━━━ Task input

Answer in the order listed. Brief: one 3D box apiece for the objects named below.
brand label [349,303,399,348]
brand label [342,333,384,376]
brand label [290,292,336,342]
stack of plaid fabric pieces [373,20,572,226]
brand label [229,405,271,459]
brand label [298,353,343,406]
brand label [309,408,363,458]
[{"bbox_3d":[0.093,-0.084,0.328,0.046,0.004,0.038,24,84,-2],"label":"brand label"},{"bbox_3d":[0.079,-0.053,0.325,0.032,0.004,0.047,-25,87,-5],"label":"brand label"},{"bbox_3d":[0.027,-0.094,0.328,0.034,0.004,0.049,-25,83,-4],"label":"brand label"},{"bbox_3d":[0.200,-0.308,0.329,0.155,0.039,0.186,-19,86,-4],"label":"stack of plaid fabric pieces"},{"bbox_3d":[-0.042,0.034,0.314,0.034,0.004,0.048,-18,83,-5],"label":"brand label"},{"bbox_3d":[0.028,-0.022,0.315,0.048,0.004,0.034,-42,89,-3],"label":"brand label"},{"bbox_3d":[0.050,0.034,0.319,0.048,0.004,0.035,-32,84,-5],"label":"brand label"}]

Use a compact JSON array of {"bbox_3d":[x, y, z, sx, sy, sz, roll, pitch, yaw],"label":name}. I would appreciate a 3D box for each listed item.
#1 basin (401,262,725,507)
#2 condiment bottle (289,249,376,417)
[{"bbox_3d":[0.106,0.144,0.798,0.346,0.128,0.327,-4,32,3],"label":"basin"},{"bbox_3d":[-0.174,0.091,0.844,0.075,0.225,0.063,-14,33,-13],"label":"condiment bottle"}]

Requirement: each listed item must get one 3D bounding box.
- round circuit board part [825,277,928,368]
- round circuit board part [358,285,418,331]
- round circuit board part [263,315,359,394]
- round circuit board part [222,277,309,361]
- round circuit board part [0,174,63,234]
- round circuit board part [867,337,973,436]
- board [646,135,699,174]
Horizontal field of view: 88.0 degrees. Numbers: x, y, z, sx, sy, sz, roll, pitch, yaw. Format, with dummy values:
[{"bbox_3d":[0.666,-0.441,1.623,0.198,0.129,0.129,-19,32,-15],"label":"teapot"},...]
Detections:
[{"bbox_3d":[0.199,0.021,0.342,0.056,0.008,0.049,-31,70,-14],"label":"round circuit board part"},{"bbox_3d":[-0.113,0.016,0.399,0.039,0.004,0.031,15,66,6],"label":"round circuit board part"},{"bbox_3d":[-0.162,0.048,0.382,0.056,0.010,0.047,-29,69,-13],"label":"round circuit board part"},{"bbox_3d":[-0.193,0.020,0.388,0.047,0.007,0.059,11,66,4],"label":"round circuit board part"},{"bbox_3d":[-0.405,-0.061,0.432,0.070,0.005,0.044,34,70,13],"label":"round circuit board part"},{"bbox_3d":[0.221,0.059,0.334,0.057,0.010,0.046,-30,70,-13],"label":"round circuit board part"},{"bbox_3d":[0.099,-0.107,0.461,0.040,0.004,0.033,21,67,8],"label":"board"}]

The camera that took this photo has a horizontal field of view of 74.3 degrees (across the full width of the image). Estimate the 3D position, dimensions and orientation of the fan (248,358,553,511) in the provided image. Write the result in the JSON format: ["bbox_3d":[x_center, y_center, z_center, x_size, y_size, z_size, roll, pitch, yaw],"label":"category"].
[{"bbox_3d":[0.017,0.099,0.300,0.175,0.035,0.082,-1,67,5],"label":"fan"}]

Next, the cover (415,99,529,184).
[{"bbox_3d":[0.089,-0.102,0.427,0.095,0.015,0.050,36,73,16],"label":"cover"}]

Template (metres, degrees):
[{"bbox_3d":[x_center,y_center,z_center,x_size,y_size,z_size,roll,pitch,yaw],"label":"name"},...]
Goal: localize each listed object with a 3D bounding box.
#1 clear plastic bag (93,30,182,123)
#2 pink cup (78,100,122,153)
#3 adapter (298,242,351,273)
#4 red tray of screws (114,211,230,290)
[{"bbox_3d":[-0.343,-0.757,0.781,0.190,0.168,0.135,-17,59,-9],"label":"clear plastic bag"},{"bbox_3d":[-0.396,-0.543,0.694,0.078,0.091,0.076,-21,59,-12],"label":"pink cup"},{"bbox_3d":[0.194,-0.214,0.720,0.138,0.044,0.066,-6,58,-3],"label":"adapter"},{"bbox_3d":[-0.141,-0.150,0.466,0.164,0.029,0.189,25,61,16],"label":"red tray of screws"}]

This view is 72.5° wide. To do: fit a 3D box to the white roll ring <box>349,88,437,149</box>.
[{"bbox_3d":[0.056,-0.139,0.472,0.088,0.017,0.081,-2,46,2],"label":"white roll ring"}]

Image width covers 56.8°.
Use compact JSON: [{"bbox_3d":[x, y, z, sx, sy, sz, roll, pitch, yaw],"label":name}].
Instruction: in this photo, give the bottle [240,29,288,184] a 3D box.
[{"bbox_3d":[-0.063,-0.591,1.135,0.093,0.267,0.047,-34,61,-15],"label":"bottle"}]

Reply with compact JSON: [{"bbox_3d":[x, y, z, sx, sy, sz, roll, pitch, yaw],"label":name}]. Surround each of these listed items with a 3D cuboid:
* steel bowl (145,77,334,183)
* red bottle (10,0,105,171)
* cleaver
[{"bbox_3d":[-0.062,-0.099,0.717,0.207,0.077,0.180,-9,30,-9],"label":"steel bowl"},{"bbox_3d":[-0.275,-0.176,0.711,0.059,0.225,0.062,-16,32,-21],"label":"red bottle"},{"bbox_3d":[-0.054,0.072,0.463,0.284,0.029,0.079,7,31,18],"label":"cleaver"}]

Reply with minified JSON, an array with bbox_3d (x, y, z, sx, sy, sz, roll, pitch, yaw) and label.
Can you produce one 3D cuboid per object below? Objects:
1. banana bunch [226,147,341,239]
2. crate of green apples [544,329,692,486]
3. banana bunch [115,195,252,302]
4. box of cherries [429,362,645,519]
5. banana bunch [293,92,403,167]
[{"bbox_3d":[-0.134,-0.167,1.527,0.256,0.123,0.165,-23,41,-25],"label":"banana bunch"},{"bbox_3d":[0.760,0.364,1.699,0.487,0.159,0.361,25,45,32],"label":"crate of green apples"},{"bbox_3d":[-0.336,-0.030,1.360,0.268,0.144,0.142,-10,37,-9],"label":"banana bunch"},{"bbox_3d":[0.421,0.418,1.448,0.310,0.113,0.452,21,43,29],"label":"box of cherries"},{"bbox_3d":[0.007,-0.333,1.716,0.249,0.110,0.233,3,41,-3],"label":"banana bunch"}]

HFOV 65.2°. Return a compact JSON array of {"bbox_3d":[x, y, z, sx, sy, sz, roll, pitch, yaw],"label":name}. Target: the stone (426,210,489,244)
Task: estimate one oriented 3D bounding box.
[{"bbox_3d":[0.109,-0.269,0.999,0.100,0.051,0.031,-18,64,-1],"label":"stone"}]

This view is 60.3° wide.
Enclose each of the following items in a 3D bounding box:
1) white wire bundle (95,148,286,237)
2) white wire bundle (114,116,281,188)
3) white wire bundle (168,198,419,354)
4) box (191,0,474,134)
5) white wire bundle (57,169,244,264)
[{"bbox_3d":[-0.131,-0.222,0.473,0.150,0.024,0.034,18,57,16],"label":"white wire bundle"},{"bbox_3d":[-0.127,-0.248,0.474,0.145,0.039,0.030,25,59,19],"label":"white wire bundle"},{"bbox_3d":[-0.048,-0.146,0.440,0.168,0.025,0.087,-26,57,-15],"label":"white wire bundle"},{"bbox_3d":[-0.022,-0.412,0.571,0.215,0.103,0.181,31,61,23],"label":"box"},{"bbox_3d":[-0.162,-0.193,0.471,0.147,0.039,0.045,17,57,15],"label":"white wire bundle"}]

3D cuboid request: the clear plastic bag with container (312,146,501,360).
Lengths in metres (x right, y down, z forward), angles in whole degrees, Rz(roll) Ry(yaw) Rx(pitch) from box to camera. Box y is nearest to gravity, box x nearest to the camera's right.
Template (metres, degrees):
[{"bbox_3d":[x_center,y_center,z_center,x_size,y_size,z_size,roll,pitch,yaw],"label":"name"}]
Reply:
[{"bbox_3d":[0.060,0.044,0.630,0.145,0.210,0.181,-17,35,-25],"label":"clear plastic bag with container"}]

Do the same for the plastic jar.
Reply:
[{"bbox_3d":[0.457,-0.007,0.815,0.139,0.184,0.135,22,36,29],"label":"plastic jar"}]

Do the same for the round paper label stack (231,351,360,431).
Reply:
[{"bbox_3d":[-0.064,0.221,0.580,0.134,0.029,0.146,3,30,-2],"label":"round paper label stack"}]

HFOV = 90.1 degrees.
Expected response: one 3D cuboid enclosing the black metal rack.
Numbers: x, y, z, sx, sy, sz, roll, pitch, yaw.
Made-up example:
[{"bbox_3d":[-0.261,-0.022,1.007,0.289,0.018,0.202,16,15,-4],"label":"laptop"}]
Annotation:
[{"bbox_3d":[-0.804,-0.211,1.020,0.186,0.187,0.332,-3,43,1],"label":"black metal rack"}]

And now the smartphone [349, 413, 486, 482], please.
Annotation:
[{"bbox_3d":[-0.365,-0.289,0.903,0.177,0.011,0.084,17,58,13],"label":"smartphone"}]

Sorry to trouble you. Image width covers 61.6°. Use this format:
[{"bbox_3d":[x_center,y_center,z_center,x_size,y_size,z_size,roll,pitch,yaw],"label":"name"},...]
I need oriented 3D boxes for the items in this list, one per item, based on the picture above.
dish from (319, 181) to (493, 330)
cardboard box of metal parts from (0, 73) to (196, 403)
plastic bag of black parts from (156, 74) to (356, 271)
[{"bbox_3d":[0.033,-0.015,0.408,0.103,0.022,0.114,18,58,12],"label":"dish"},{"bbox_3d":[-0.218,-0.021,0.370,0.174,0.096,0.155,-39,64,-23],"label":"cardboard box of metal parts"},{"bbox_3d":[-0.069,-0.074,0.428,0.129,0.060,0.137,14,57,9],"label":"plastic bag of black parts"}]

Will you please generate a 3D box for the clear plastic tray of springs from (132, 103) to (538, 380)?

━━━━━━

Work request.
Each line holding the word "same" must be copied from the data.

Answer to this exercise.
Do the same for the plastic jar.
Do the same for the round paper label stack (231,351,360,431).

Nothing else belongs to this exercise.